Elle est alors placée en détention à la prison de Manouba, où elle restera incarcérée de longs mois. Les autorités l’accusent de diffuser de « fausses informations ». Le motif ? Un commentaire ironique formulé lors d’une émission télévisée, dans lequel elle critiquait la politique migratoire des autorités tunisiennes.
Fidèle à sa ligne, l’avocate refuse de se rétracter. Dans un message relayé par ses soutiens, elle déclarait :
« Le racisme existe, je n’ai rien inventé. Si je dois aller en prison pour l’avoir dit, qu’il en soit ainsi. »
Cinq poursuites judiciaires, symbole d’une répression croissante
Sonia Dahmani fait l’objet de cinq poursuites judiciaires distinctes.
Trois d’entre elles ont déjà abouti à des condamnations, tandis que deux autres dossiers restent en cours d’instruction. Ces poursuites s’inscrivent dans un contexte de recul inquiétant des droits fondamentaux en Tunisie, depuis l’arrivée au pouvoir du président Kaïs Saïed.

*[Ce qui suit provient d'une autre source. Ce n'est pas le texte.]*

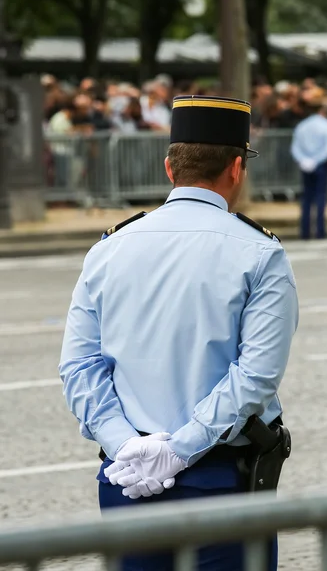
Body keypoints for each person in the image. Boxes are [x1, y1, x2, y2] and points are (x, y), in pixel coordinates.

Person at [59, 94, 299, 571]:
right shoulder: (261, 253)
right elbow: (254, 377)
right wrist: (179, 451)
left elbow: (79, 366)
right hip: (220, 480)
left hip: (128, 477)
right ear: (236, 169)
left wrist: (125, 444)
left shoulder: (109, 247)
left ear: (170, 168)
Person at [291, 87, 327, 240]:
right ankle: (320, 231)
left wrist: (304, 160)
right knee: (320, 198)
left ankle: (305, 231)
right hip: (321, 165)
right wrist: (316, 161)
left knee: (306, 198)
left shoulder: (302, 126)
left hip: (306, 164)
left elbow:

La liberté d’expression est particulièrement visée. Le controversé décret-loi 54, officiellement présenté comme un outil contre la cybercriminalité, est largement utilisé pour museler les voix critiques, journalistes, avocats, militants ou simples internautes. Les ONG dénoncent un climat de peur, d’intimidation et d’arbitraire.
Un engagement salué malgré les pressions
Avant son arrestation, Sonia Dahmani s’était distinguée par son travail auprès :
• des harragas algériens arrêtés en Tunisie,
• des migrants subsahariens, souvent victimes de mauvais traitements,
• et de nombreuses familles laissées sans information après les interpellations.
Sa libération a été accueillie avec soulagement par les défenseurs des droits humains, qui voient dans cette décision une victoire fragile mais essentielle. Beaucoup espèrent qu’elle permettra d’ouvrir un débat national sur les dérives sécuritaires et les besoins urgents de réforme.
Une situation encore préoccupante
Si la remise en liberté de Sonia Dahmani constitue une éclaircie, la situation générale des migrants — notamment les Algériens arrêtés pour tentative de traversée clandestine — demeure critique. Les associations appellent à une meilleure coopération bilatérale entre Tunis et Alger, ainsi qu’à des garanties judiciaires conformes aux standards internationaux.